▶ **Records for processing**:
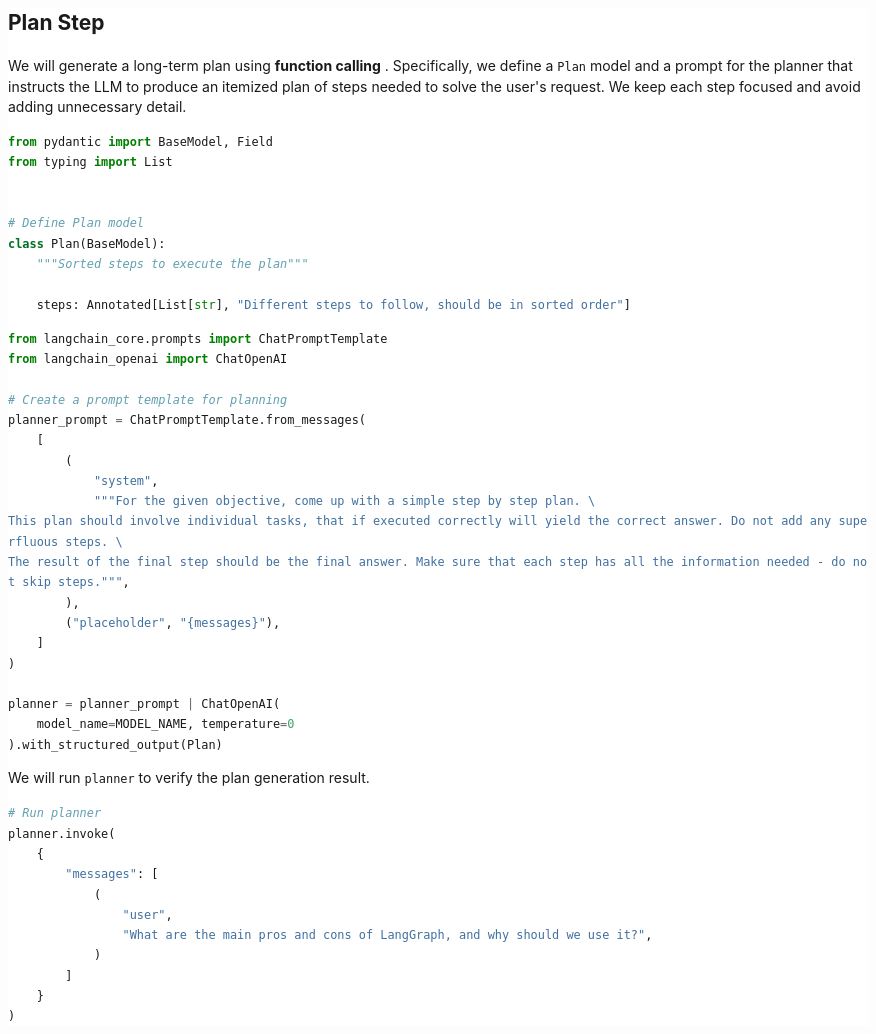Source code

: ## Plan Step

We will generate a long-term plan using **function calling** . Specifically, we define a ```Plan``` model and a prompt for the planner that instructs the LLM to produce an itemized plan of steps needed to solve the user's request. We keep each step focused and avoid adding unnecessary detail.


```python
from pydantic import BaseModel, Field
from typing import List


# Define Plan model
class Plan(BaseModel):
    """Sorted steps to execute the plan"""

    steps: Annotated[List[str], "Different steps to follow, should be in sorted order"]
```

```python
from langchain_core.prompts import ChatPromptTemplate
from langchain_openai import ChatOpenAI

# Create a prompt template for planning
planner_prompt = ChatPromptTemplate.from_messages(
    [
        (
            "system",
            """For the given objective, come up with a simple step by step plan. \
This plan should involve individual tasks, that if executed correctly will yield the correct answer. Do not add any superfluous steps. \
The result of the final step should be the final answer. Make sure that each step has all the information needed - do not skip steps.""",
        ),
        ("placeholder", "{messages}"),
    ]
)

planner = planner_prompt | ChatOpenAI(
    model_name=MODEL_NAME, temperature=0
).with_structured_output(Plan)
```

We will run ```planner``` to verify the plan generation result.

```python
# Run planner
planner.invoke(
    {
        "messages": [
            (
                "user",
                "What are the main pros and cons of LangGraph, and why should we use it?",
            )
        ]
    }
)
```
* * *
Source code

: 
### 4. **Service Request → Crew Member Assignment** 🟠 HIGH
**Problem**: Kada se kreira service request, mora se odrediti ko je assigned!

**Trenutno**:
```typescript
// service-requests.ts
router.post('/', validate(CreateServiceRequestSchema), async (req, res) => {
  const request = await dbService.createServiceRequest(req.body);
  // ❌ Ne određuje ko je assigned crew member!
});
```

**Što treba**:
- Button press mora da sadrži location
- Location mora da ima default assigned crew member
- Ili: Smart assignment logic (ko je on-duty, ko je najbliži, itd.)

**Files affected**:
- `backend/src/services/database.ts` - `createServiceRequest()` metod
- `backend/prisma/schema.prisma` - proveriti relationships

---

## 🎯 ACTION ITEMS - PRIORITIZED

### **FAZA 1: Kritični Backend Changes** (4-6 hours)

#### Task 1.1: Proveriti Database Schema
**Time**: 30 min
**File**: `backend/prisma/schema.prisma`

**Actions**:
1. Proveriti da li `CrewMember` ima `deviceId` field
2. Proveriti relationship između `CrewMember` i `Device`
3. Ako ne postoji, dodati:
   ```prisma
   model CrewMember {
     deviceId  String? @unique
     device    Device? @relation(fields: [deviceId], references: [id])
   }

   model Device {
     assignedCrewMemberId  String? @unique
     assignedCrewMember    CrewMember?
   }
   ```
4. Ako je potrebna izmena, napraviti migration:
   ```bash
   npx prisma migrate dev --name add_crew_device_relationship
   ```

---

▶ **What to produce**:
Show the lines of the records that contain the word "ChatPromptTemplate".

▶ **Answer to the problem**:
from langchain_core.prompts import ChatPromptTemplate
planner_prompt = ChatPromptTemplate.from_messages(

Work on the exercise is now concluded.